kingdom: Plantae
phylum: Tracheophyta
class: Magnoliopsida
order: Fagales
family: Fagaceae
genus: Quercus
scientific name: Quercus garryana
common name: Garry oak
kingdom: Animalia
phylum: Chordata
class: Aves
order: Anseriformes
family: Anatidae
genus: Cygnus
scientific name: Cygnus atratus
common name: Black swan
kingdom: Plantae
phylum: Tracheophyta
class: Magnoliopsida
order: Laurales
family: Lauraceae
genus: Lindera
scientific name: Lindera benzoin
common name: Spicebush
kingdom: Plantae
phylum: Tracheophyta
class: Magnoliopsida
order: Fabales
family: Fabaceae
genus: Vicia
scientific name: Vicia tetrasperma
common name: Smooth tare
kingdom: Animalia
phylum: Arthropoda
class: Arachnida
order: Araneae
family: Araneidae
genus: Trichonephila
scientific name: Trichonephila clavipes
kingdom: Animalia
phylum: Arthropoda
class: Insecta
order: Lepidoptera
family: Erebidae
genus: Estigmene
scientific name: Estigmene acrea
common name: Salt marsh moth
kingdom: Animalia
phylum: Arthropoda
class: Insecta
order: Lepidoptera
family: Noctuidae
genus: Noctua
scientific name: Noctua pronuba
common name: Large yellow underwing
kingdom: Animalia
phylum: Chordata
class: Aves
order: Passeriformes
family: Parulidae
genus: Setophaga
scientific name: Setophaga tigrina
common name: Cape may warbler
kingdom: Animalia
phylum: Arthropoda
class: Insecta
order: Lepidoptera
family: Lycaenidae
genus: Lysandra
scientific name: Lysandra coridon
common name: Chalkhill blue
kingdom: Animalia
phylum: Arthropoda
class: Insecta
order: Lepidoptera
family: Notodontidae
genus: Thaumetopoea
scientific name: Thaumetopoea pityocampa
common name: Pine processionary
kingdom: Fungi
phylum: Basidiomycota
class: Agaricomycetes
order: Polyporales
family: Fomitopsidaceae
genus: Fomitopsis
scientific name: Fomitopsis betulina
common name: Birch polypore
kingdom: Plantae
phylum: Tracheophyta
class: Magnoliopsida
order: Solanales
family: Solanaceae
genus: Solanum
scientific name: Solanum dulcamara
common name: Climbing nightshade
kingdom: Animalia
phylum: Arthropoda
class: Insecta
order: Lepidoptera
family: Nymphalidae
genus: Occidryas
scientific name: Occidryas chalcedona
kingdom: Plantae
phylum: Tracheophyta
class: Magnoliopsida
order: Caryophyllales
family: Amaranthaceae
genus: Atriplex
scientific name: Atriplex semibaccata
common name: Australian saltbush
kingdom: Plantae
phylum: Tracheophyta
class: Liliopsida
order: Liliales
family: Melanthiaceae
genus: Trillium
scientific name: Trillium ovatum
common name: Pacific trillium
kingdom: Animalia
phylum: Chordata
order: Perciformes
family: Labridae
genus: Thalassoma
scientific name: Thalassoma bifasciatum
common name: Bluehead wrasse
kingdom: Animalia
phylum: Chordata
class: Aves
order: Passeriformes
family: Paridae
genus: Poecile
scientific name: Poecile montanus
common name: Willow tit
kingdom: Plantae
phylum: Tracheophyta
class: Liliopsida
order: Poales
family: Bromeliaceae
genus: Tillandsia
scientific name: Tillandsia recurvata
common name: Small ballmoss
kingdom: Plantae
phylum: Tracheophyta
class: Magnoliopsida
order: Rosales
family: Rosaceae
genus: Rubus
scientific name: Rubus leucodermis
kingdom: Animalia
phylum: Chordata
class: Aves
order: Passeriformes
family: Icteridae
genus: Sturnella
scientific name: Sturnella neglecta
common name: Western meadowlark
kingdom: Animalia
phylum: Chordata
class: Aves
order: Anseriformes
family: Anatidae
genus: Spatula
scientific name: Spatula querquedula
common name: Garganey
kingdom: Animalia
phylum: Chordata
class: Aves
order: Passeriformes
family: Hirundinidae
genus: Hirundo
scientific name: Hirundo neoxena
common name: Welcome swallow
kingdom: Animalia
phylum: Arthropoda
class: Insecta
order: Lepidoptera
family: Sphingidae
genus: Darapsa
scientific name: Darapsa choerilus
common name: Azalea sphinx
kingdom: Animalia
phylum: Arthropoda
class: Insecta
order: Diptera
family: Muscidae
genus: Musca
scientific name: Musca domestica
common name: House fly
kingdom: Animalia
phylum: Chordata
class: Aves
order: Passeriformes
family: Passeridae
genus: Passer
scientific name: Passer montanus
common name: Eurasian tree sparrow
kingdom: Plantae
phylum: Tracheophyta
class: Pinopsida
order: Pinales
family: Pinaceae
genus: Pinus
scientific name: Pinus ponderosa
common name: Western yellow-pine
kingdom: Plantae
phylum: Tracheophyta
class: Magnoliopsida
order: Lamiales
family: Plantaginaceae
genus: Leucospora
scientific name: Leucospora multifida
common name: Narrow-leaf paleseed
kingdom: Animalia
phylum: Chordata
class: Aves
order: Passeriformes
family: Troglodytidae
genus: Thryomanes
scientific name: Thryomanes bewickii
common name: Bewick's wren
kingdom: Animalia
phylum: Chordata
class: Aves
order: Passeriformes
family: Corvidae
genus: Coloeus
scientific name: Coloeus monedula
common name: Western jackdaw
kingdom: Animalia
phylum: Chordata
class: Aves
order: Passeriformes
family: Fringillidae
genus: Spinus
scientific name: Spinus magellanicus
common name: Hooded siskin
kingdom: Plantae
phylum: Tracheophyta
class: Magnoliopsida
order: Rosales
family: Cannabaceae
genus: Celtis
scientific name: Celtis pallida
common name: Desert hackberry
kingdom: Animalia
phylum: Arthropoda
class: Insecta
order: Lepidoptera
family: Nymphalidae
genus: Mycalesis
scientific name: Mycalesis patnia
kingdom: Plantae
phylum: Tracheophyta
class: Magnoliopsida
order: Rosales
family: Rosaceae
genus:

## WHAT IS BEING ASKED
Put every line of the records above into a numbered list, leaving out any blank lines.

## RESULT BELOW
1. kingdom: Plantae
2. phylum: Tracheophyta
3. class: Magnoliopsida
4. order: Fagales
5. family: Fagaceae
6. genus: Quercus
7. scientific name: Quercus garryana
8. common name: Garry oak
9. kingdom: Animalia
10. phylum: Chordata
11. class: Aves
12. order: Anseriformes
13. family: Anatidae
14. genus: Cygnus
15. scientific name: Cygnus atratus
16. common name: Black swan
17. kingdom: Plantae
18. phylum: Tracheophyta
19. class: Magnoliopsida
20. order: Laurales
21. family: Lauraceae
22. genus: Lindera
23. scientific name: Lindera benzoin
24. common name: Spicebush
25. kingdom: Plantae
26. phylum: Tracheophyta
27. class: Magnoliopsida
28. order: Fabales
29. family: Fabaceae
30. genus: Vicia
31. scientific name: Vicia tetrasperma
32. common name: Smooth tare
33. kingdom: Animalia
34. phylum: Arthropoda
35. class: Arachnida
36. order: Araneae
37. family: Araneidae
38. genus: Trichonephila
39. scientific name: Trichonephila clavipes
40. kingdom: Animalia
41. phylum: Arthropoda
42. class: Insecta
43. order: Lepidoptera
44. family: Erebidae
45. genus: Estigmene
46. scientific name: Estigmene acrea
47. common name: Salt marsh moth
48. kingdom: Animalia
49. phylum: Arthropoda
50. class: Insecta
51. order: Lepidoptera
52. family: Noctuidae
53. genus: Noctua
54. scientific name: Noctua pronuba
55. common name: Large yellow underwing
56. kingdom: Animalia
57. phylum: Chordata
58. class: Aves
59. order: Passeriformes
60. family: Parulidae
61. genus: Setophaga
62. scientific name: Setophaga tigrina
63. common name: Cape may warbler
64. kingdom: Animalia
65. phylum: Arthropoda
66. class: Insecta
67. order: Lepidoptera
68. family: Lycaenidae
69. genus: Lysandra
70. scientific name: Lysandra coridon
71. common name: Chalkhill blue
72. kingdom: Animalia
73. phylum: Arthropoda
74. class: Insecta
75. order: Lepidoptera
76. family: Notodontidae
77. genus: Thaumetopoea
78. scientific name: Thaumetopoea pityocampa
79. common name: Pine processionary
80. kingdom: Fungi
81. phylum: Basidiomycota
82. class: Agaricomycetes
83. order: Polyporales
84. family: Fomitopsidaceae
85. genus: Fomitopsis
86. scientific name: Fomitopsis betulina
87. common name: Birch polypore
88. kingdom: Plantae
89. phylum: Tracheophyta
90. class: Magnoliopsida
91. order: Solanales
92. family: Solanaceae
93. genus: Solanum
94. scientific name: Solanum dulcamara
95. common name: Climbing nightshade
96. kingdom: Animalia
97. phylum: Arthropoda
98. class: Insecta
99. order: Lepidoptera
100. family: Nymphalidae
101. genus: Occidryas
102. scientific name: Occidryas chalcedona
103. kingdom: Plantae
104. phylum: Tracheophyta
105. class: Magnoliopsida
106. order: Caryophyllales
107. family: Amaranthaceae
108. genus: Atriplex
109. scientific name: Atriplex semibaccata
110. common name: Australian saltbush
111. kingdom: Plantae
112. phylum: Tracheophyta
113. class: Liliopsida
114. order: Liliales
115. family: Melanthiaceae
116. genus: Trillium
117. scientific name: Trillium ovatum
118. common name: Pacific trillium
119. kingdom: Animalia
120. phylum: Chordata
121. order: Perciformes
122. family: Labridae
123. genus: Thalassoma
124. scientific name: Thalassoma bifasciatum
125. common name: Bluehead wrasse
126. kingdom: Animalia
127. phylum: Chordata
128. class: Aves
129. order: Passeriformes
130. family: Paridae
131. genus: Poecile
132. scientific name: Poecile montanus
133. common name: Willow tit
134. kingdom: Plantae
135. phylum: Tracheophyta
136. class: Liliopsida
137. order: Poales
138. family: Bromeliaceae
139. genus: Tillandsia
140. scientific name: Tillandsia recurvata
141. common name: Small ballmoss
142. kingdom: Plantae
143. phylum: Tracheophyta
144. class: Magnoliopsida
145. order: Rosales
146. family: Rosaceae
147. genus: Rubus
148. scientific name: Rubus leucodermis
149. kingdom: Animalia
150. phylum: Chordata
151. class: Aves
152. order: Passeriformes
153. family: Icteridae
154. genus: Sturnella
155. scientific name: Sturnella neglecta
156. common name: Western meadowlark
157. kingdom: Animalia
158. phylum: Chordata
159. class: Aves
160. order: Anseriformes
161. family: Anatidae
162. genus: Spatula
163. scientific name: Spatula querquedula
164. common name: Garganey
165. kingdom: Animalia
166. phylum: Chordata
167. class: Aves
168. order: Passeriformes
169. family: Hirundinidae
170. genus: Hirundo
171. scientific name: Hirundo neoxena
172. common name: Welcome swallow
173. kingdom: Animalia
174. phylum: Arthropoda
175. class: Insecta
176. order: Lepidoptera
177. family: Sphingidae
178. genus: Darapsa
179. scientific name: Darapsa choerilus
180. common name: Azalea sphinx
181. kingdom: Animalia
182. phylum: Arthropoda
183. class: Insecta
184. order: Diptera
185. family: Muscidae
186. genus: Musca
187. scientific name: Musca domestica
188. common name: House fly
189. kingdom: Animalia
190. phylum: Chordata
191. class: Aves
192. order: Passeriformes
193. family: Passeridae
194. genus: Passer
195. scientific name: Passer montanus
196. common name: Eurasian tree sparrow
197. kingdom: Plantae
198. phylum: Tracheophyta
199. class: Pinopsida
200. order: Pinales
201. family: Pinaceae
202. genus: Pinus
203. scientific name: Pinus ponderosa
204. common name: Western yellow-pine
205. kingdom: Plantae
206. phylum: Tracheophyta
207. class: Magnoliopsida
208. order: Lamiales
209. family: Plantaginaceae
210. genus: Leucospora
211. scientific name: Leucospora multifida
212. common name: Narrow-leaf paleseed
213. kingdom: Animalia
214. phylum: Chordata
215. class: Aves
216. order: Passeriformes
217. family: Troglodytidae
218. genus: Thryomanes
219. scientific name: Thryomanes bewickii
220. common name: Bewick's wren
221. kingdom: Animalia
222. phylum: Chordata
223. class: Aves
224. order: Passeriformes
225. family: Corvidae
226. genus: Coloeus
227. scientific name: Coloeus monedula
228. common name: Western jackdaw
229. kingdom: Animalia
230. phylum: Chordata
231. class: Aves
232. order: Passeriformes
233. family: Fringillidae
234. genus: Spinus
235. scientific name: Spinus magellanicus
236. common name: Hooded siskin
237. kingdom: Plantae
238. phylum: Tracheophyta
239. class: Magnoliopsida
240. order: Rosales
241. family: Cannabaceae
242. genus: Celtis
243. scientific name: Celtis pallida
244. common name: Desert hackberry
245. kingdom: Animalia
246. phylum: Arthropoda
247. class: Insecta
248. order: Lepidoptera
249. family: Nymphalidae
250. genus: Mycalesis
251. scientific name: Mycalesis patnia
252. kingdom: Plantae
253. phylum: Tracheophyta
254. class: Magnoliopsida
255. order: Rosales
256. family: Rosaceae
257. genus:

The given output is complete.